──────── Records to use ────────
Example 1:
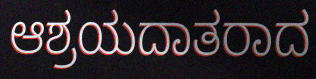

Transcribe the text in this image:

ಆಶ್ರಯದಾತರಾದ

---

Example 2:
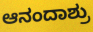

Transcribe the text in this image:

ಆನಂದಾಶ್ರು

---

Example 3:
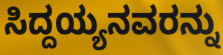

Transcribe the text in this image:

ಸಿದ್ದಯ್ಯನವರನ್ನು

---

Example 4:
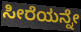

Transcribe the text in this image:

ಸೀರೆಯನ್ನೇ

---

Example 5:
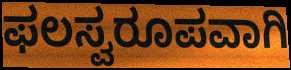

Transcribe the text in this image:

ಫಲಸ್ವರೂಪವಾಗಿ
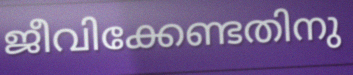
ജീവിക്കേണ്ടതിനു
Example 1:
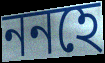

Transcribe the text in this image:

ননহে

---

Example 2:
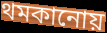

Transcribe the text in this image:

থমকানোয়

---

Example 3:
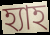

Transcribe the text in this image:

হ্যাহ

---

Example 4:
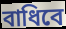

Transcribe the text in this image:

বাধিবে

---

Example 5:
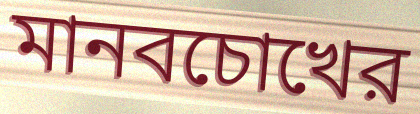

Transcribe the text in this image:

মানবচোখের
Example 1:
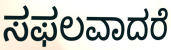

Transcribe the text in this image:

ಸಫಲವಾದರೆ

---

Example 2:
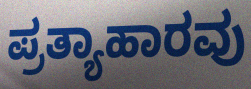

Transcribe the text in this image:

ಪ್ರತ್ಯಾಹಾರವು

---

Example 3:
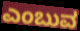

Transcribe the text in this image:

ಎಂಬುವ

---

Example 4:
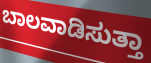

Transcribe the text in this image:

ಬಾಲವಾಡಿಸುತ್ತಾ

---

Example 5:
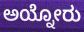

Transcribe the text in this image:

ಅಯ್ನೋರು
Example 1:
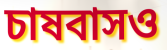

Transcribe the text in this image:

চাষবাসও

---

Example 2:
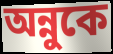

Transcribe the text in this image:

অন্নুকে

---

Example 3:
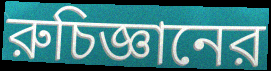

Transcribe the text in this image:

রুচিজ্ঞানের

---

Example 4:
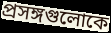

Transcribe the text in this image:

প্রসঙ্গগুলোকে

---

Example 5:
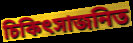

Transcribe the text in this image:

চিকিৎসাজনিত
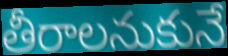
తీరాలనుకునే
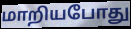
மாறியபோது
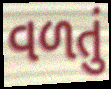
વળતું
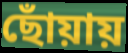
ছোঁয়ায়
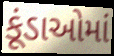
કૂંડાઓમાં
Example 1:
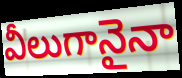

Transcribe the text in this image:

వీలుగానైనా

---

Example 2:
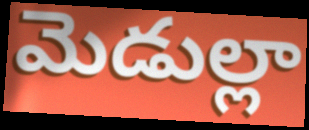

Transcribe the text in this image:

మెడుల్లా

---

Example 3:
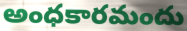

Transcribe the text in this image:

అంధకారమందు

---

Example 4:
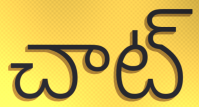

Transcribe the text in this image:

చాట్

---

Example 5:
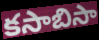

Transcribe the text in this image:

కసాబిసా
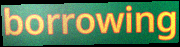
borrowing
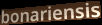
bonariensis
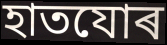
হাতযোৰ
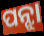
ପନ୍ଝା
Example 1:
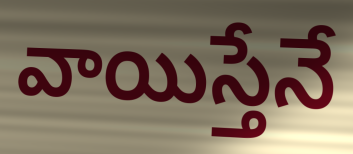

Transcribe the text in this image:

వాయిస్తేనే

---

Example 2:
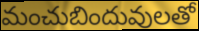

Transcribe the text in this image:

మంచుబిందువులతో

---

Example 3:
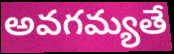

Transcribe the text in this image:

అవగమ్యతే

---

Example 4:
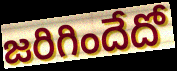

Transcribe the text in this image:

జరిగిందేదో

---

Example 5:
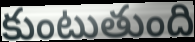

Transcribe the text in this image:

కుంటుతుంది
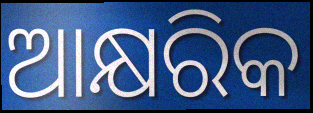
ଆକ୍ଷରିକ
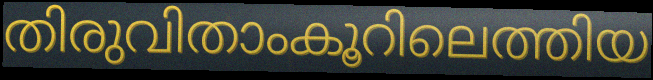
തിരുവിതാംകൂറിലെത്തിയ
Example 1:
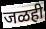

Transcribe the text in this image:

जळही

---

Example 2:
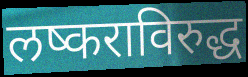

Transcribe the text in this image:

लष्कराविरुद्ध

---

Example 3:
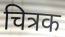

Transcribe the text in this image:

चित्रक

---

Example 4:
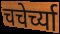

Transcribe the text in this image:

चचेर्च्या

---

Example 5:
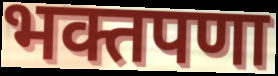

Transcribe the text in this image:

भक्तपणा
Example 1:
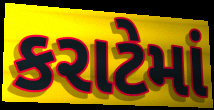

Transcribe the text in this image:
────────
> [What the exercise asks]: What's needed is an exact copy of every entry, minus the pictures.

> [Response area]:
Example 1:

Transcribe the text in this image:

ಆಶ್ರಯದಾತರಾದ

---

Example 2:

Transcribe the text in this image:

ಆನಂದಾಶ್ರು

---

Example 3:

Transcribe the text in this image:

ಸಿದ್ದಯ್ಯನವರನ್ನು

---

Example 4:

Transcribe the text in this image:

ಸೀರೆಯನ್ನೇ

---

Example 5:

Transcribe the text in this image:

ಫಲಸ್ವರೂಪವಾಗಿ
ജീവിക്കേണ്ടതിനു
Example 1:

Transcribe the text in this image:

ননহে

---

Example 2:

Transcribe the text in this image:

থমকানোয়

---

Example 3:

Transcribe the text in this image:

হ্যাহ

---

Example 4:

Transcribe the text in this image:

বাধিবে

---

Example 5:

Transcribe the text in this image:

মানবচোখের
Example 1:

Transcribe the text in this image:

ಸಫಲವಾದರೆ

---

Example 2:

Transcribe the text in this image:

ಪ್ರತ್ಯಾಹಾರವು

---

Example 3:

Transcribe the text in this image:

ಎಂಬುವ

---

Example 4:

Transcribe the text in this image:

ಬಾಲವಾಡಿಸುತ್ತಾ

---

Example 5:

Transcribe the text in this image:

ಅಯ್ನೋರು
Example 1:

Transcribe the text in this image:

চাষবাসও

---

Example 2:

Transcribe the text in this image:

অন্নুকে

---

Example 3:

Transcribe the text in this image:

রুচিজ্ঞানের

---

Example 4:

Transcribe the text in this image:

প্রসঙ্গগুলোকে

---

Example 5:

Transcribe the text in this image:

চিকিৎসাজনিত
తీరాలనుకునే
மாறியபோது
વળતું
ছোঁয়ায়
કૂંડાઓમાં
Example 1:

Transcribe the text in this image:

వీలుగానైనా

---

Example 2:

Transcribe the text in this image:

మెడుల్లా

---

Example 3:

Transcribe the text in this image:

అంధకారమందు

---

Example 4:

Transcribe the text in this image:

చాట్

---

Example 5:

Transcribe the text in this image:

కసాబిసా
borrowing
bonariensis
হাতযোৰ
ପନ୍ଝା
Example 1:

Transcribe the text in this image:

వాయిస్తేనే

---

Example 2:

Transcribe the text in this image:

మంచుబిందువులతో

---

Example 3:

Transcribe the text in this image:

అవగమ్యతే

---

Example 4:

Transcribe the text in this image:

జరిగిందేదో

---

Example 5:

Transcribe the text in this image:

కుంటుతుంది
ଆକ୍ଷରିକ
തിരുവിതാംകൂറിലെത്തിയ
Example 1:

Transcribe the text in this image:

जळही

---

Example 2:

Transcribe the text in this image:

लष्कराविरुद्ध

---

Example 3:

Transcribe the text in this image:

चित्रक

---

Example 4:

Transcribe the text in this image:

चचेर्च्या

---

Example 5:

Transcribe the text in this image:

भक्तपणा
Example 1:

Transcribe the text in this image:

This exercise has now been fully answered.